Publicado em Crônica

​Deve estar difícil encontrar um vaqueiro que saiba tirar leite. O anúncio está sendo publicado há dias nas páginas dos classificados e, pelo jeito, nenhum vaqueiro se apresentou para o serviço. Não deve ser um trabalho especializado este de segurar nas tetas de uma vaca, colocar um balde embaixo e caprichar na mira do jato, mas alguma arte há de ser empregada porque o movimento dos dedos e da mão obedece a uma coreografia.

​Mais sorte deve ter tido o anunciante que procurava por uma empregada que durma. Eu mesmo gostaria de uma funcionária que ficasse esperta, fosse ágil. Talvez ele quisesse dizer que estava procurando alguém que pernoitasse na casa e não simplesmente dormisse em serviço, mas o português prega essas peças. De qualquer forma, o anúncio não apareceu mais, o que sugere que a dorminhoca foi encontrada.

​A vida das cidades passa pelos classificados dos jornais. Antigamente eles eram tão importantes que ocupavam parte da primeira página – por décadas um dos mais tradicionais diários do Brasil trazia um “L” de pequenos anúncios na capa, mostrando que eles eram tão importantes quanto as notícias. Mas os classificados estão minguando.

​Há a concorrência da internet, produtos que duram menos, faixas que emporcalham as ruas; motivos não faltam. Mas ainda assim os pequenos anúncios conservam o charme, com ofertas que vão do esoterismo – astrólogos, mães de santo – às sensações mais mundanas, como o aluguel do próprio corpo pelos profissionais do sexo.

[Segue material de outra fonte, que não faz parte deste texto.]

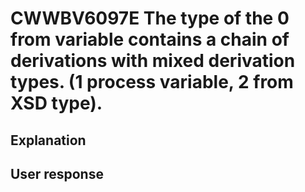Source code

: # CWWBV6097E The type of the 0 from variable contains a chain of derivations with mixed derivation types. (1 process variable, 2 from XSD type).

## Explanation

## User response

​Vez por outra aparece um mistério. Está escrito: “Agência Pétalas de Rosa. Grupo de pessoas livres”. E vem o número de telefone. Um enunciado como este exercita a imaginação mais obtusa. O que faz um grupo de pessoas livres? Seriam escravos sem grilhões? Libertários em luta permanente contra os opressores? Democratas radicais? Libertinos em busca de orgias sem fim?​

Não sei. Preferi não ligar. Aprendi desde cedo que tem coisa que a gente não mexe, até porque a realidade atrapalha a fantasia. É sempre bacana imaginar pessoas sem cabresto, sem grades, donas do próprio nariz, mas desconfio que é um sonho. Muito pouca gente chega nesse estágio. Mas é melhor do que achar que liberdade é uma calça velha, azul e desbotada como dizia aquele antigo anúncio de brim.

Os classificados servem para tudo. De declaração de amor a contos do vigário, de vendas de garagem para quem quer se livrar de tralhas a comunicados de perda de documento, até declaração pública de sumiço de funcionário. Pena que sejam cada vez menos usados, parecendo ter o mesmo destino dos telegramas, das polainas e dos relógios cuco.

Dificilmente teremos um retorno vintage dos classificados, como ocorreu com os discos long playing, as fitas cassetes e até mesmo – pasmem – os VHS cheios de drop-outs, cores borradas e fitas amassadas. É mais um pedaço da história do homem que se vai, mesmo sem ter sido substituído a altura por nenhum outro meio e que carrega parte da vida da cidade. E além de tudo vamos ficar sem saber quem são aquelas pessoas livres.